BASH: Adding existing filecontent to an existing file

3

I've to add the content of a file to the end of every prefs.js file. Tried it with find -name 'prefs.js' -exec more filecontent >> '{}' \; but it didn't work.

purplebrown

Posted 2012-04-05T09:30:20.420

Reputation:

Answers

4

Redirection does not happen for each file (this is tricky). The workaround is to spawn a new shell for each file:

find -name 'prefs.js' -exec sh -c 'cat filecontent >> $1;' - '{}' \;

The - is necessary, as it becomes the zeroth ($0) argument to sh

Besides, you have to use cat instead of more.
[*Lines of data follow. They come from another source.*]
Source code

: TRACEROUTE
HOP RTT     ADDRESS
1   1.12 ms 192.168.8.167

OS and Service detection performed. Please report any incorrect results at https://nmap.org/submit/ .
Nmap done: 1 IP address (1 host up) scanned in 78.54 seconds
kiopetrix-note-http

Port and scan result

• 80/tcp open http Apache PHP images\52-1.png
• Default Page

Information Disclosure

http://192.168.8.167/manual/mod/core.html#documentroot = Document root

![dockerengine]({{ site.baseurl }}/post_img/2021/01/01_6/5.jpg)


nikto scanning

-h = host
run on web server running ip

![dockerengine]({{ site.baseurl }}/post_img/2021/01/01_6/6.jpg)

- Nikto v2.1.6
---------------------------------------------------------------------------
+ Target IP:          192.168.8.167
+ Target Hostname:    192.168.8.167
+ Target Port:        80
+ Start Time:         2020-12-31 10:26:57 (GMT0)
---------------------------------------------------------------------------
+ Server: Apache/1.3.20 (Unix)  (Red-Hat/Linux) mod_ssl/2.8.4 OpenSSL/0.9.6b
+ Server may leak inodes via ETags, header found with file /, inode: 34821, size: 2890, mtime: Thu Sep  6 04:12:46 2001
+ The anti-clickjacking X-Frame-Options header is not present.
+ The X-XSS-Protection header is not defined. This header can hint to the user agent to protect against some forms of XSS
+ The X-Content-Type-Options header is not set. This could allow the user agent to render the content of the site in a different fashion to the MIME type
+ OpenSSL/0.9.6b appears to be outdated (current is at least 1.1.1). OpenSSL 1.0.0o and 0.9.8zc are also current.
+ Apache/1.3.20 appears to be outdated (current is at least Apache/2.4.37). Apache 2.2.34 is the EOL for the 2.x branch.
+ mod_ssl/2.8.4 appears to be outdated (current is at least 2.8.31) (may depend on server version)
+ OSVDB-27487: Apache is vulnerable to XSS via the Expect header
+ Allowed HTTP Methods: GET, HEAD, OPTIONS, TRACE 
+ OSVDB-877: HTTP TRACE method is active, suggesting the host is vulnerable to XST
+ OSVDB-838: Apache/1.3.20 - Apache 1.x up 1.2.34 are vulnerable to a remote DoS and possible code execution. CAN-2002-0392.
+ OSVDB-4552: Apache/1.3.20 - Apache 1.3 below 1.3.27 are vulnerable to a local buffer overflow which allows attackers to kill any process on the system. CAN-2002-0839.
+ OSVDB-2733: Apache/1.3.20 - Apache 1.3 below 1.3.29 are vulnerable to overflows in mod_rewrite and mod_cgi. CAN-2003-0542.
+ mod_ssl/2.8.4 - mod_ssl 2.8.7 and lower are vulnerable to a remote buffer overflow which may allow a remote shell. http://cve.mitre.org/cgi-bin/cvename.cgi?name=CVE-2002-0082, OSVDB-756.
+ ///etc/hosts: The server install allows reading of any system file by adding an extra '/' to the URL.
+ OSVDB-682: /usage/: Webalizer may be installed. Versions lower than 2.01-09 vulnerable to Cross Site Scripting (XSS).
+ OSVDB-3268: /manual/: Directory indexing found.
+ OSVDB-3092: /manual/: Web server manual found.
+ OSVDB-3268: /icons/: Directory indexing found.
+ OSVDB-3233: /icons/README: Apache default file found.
More is a pager which allows users to scroll through a document.

knittl

Posted 2012-04-05T09:30:20.420

Reputation: 3 452

1

Use xargs:

find -name 'prefs.js' | xargs -n1 bash -c 'cat content_to_be_added >> $1;' -

Fredrik Pihl

Posted 2012-04-05T09:30:20.420

Reputation: 295

1

for f in `find -name 'prefs.js'`
do
    echo $f
    #cat $f >> outfile
    cat infile >> "$f"
done

aliva

Posted 2012-04-05T09:30:20.420

Reputation: 131

nope, filecontent should be added to each prefs.js file – Fredrik Pihl – 2012-04-05T10:03:23.547

@Fredrik Fixed that. – Eroen – 2012-04-18T17:32:23.873

0

It works to write a small shell script cbd.sh

#!/bin/bash

echo "filecontent" >> "$1"

of course yo can replace echo with

cat "somefile"

and to call

find -name 'cbd[0-9].txt' -exec ./cbd.sh '{}' \;

in the same directory.

The syntax of the find command with its -exec is a true monster.

highsciguy

Posted 2012-04-05T09:30:20.420

Reputation: 309

1"The syntax of the find command with its -exec is a true monster." Agree! – None – 2012-04-05T10:24:51.517

0

How about

find -name 'prefs.js' -exec dd if=filecontent conv=notrunc oflag=append of='{}' \;

That is assuming filecontent is a file containing what you want to append to the prefs.js files.